## Reading passage
******

Get Started#

Win Vision AI is a Python application for running concurrent GStreamer inference pipelines on Intel hardware (CPU / GPU / NPU) on Windows 11.


Prerequisites#

Install Python and Git#

Install Python 3.12 or higher from the official Python website. Install Git for Windows from the official Git website.

Set Proxies (Optional)#

Go to the target directory of your choice, open PowerShell and run all the terminal commands below

$env:http_proxy  = # example: http://proxy.example.com:891
$env:https_proxy = # example: http://proxy.example.com:891
$env:no_proxy    = "localhost,127.0.0.1"

Install Intel DL Streamer#

Download the latest dlstreamer-<version>-win64.exe from the Intel DL Streamer releases page and follow the Windows installation guide.

Note: By default, DL Streamer installs to C:\Program Files\Intel\dlstreamer.


Set Up the Application#

Clone the Suite#

To learn more on partial cloning, check the Repository Cloning guide.

******

Transcribe the portion of the Win Vision AI setup guide starting at "Prerequisites#" and ending at "official Git website.".

## Information given
******

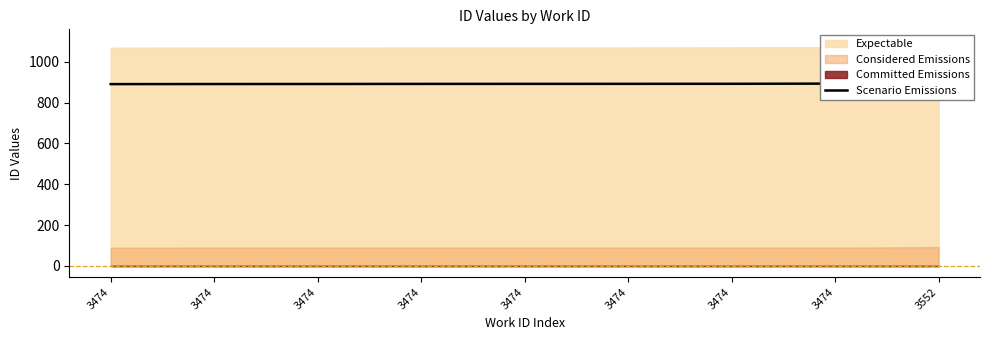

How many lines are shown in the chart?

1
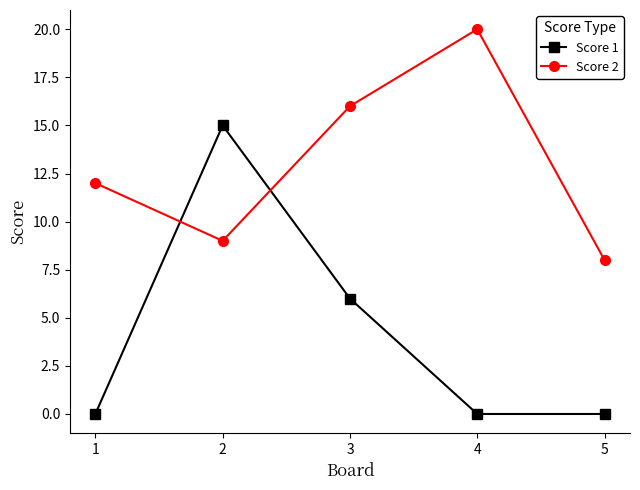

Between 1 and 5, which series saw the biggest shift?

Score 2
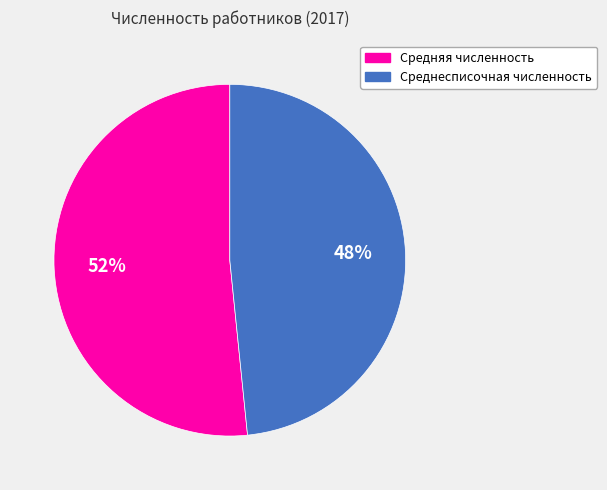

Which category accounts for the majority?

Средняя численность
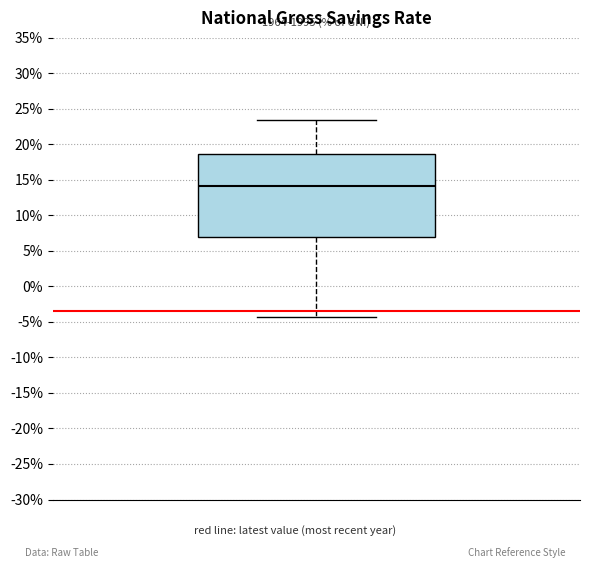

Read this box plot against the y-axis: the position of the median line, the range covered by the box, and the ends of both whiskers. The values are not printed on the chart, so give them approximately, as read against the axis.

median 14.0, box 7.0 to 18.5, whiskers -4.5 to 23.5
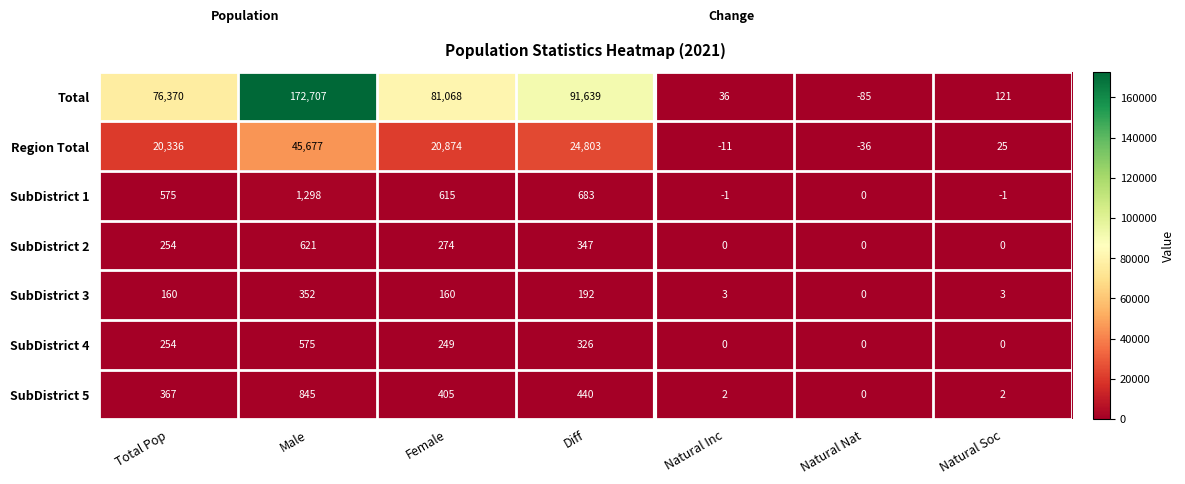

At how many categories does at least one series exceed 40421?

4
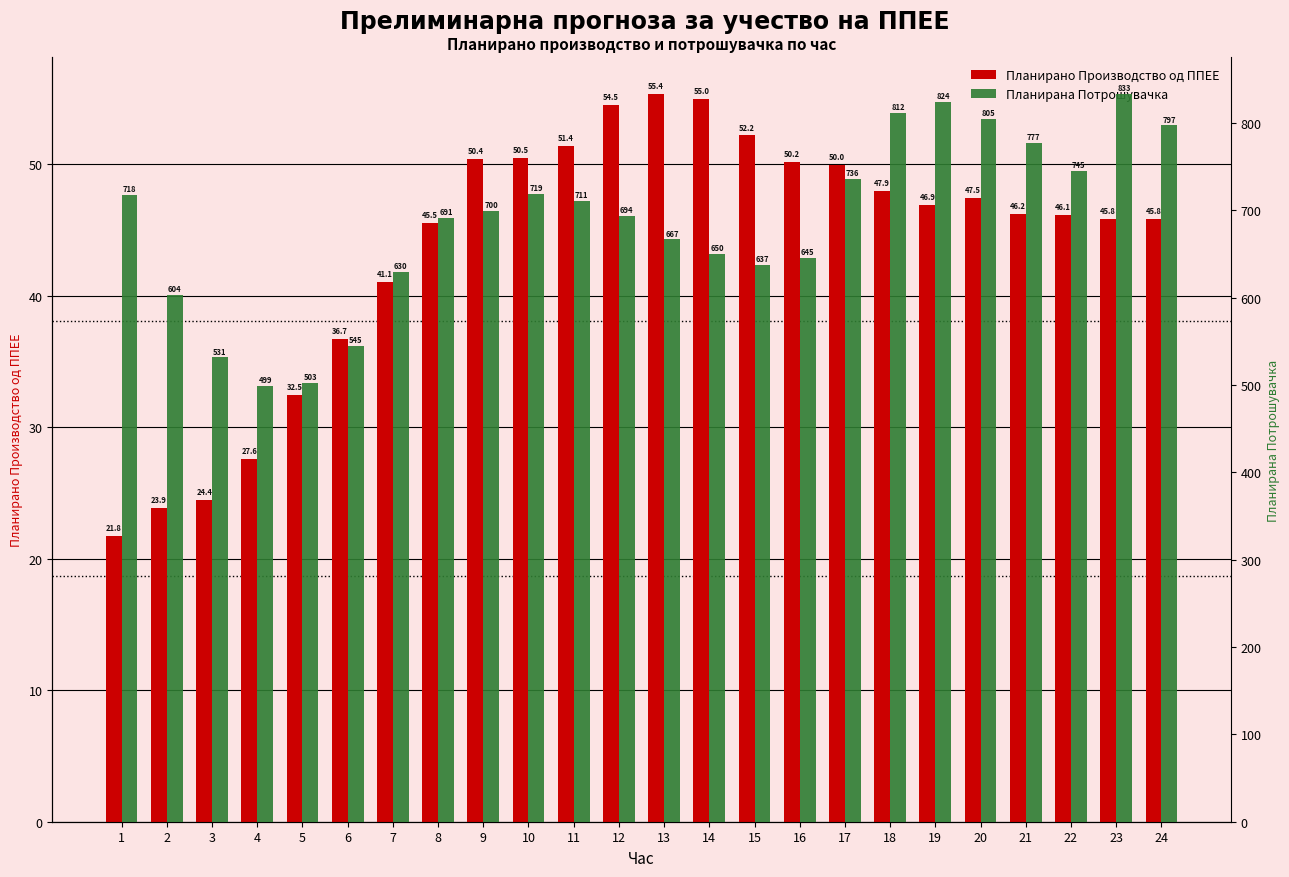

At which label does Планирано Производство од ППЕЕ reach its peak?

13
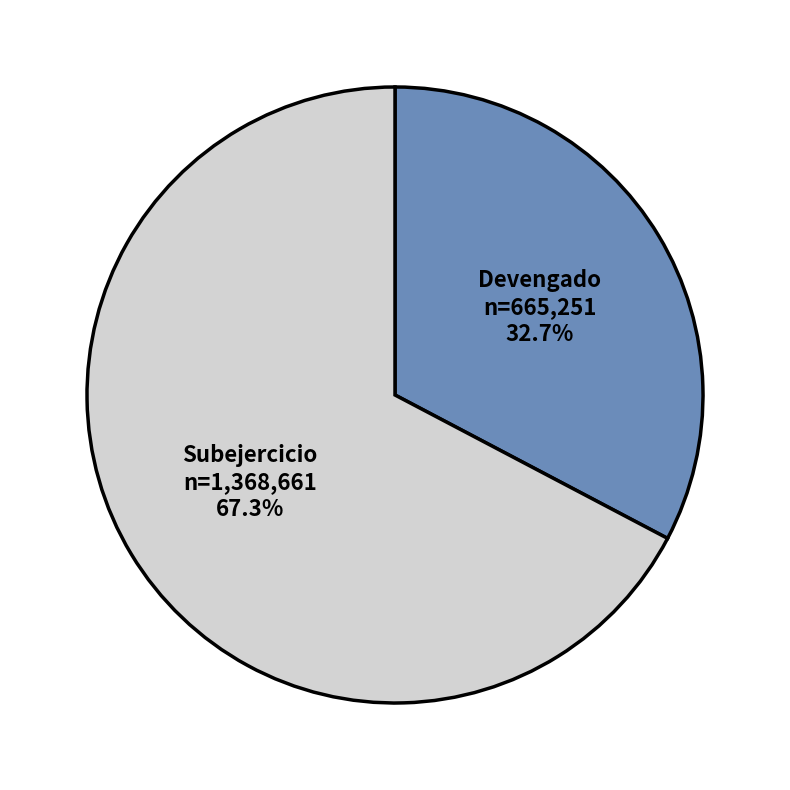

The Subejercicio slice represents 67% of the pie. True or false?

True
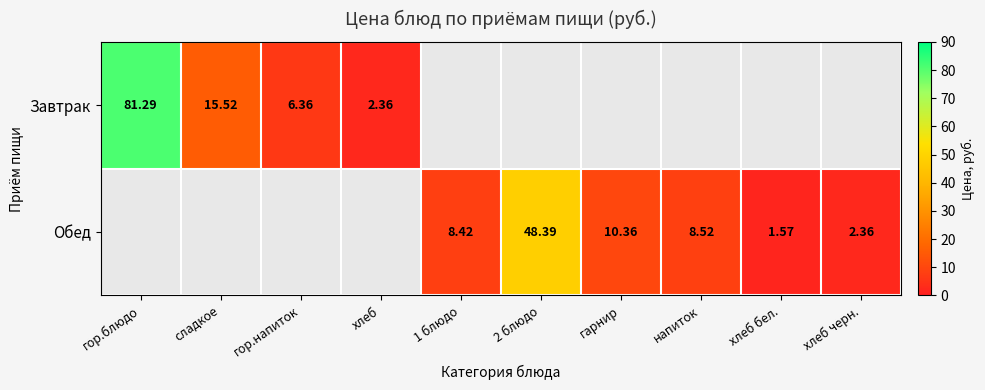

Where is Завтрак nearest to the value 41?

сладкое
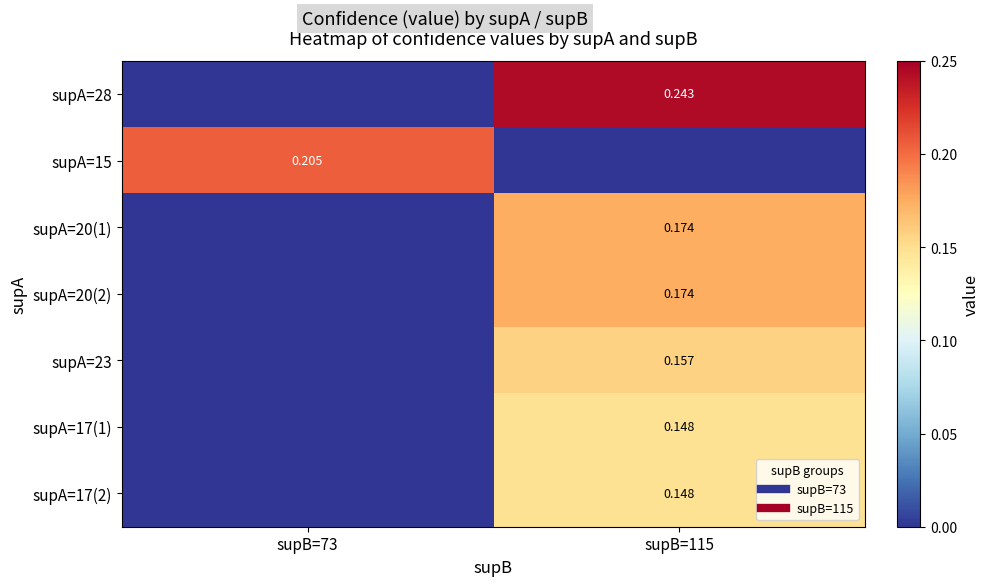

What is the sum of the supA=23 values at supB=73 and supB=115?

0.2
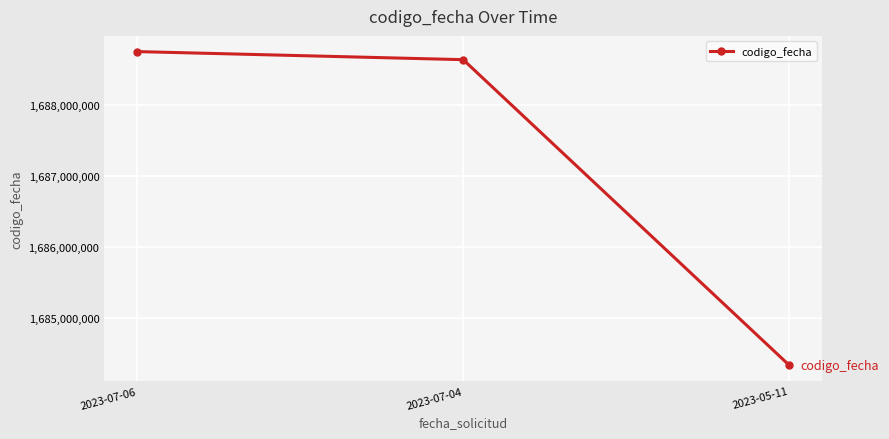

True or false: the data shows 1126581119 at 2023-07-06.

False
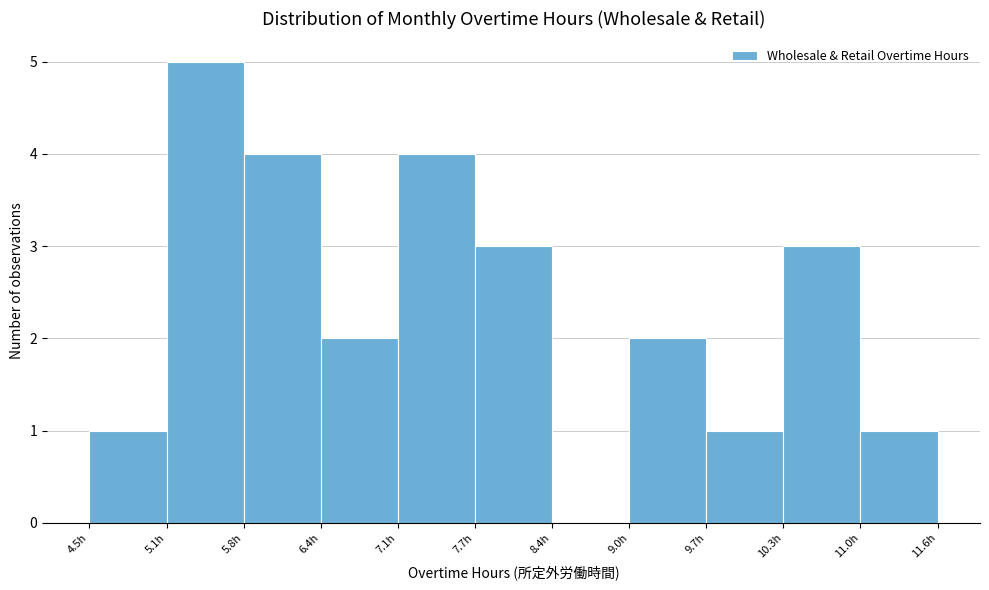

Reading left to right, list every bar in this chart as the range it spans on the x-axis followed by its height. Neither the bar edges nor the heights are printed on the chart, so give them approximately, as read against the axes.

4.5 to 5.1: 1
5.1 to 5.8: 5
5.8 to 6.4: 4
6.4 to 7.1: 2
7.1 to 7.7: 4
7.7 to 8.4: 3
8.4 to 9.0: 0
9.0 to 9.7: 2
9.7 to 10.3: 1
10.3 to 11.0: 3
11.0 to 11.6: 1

******

## Solution to this task
Prerequisites#

Install Python and Git#

Install Python 3.12 or higher from the official Python website. Install Git for Windows from the official Git website.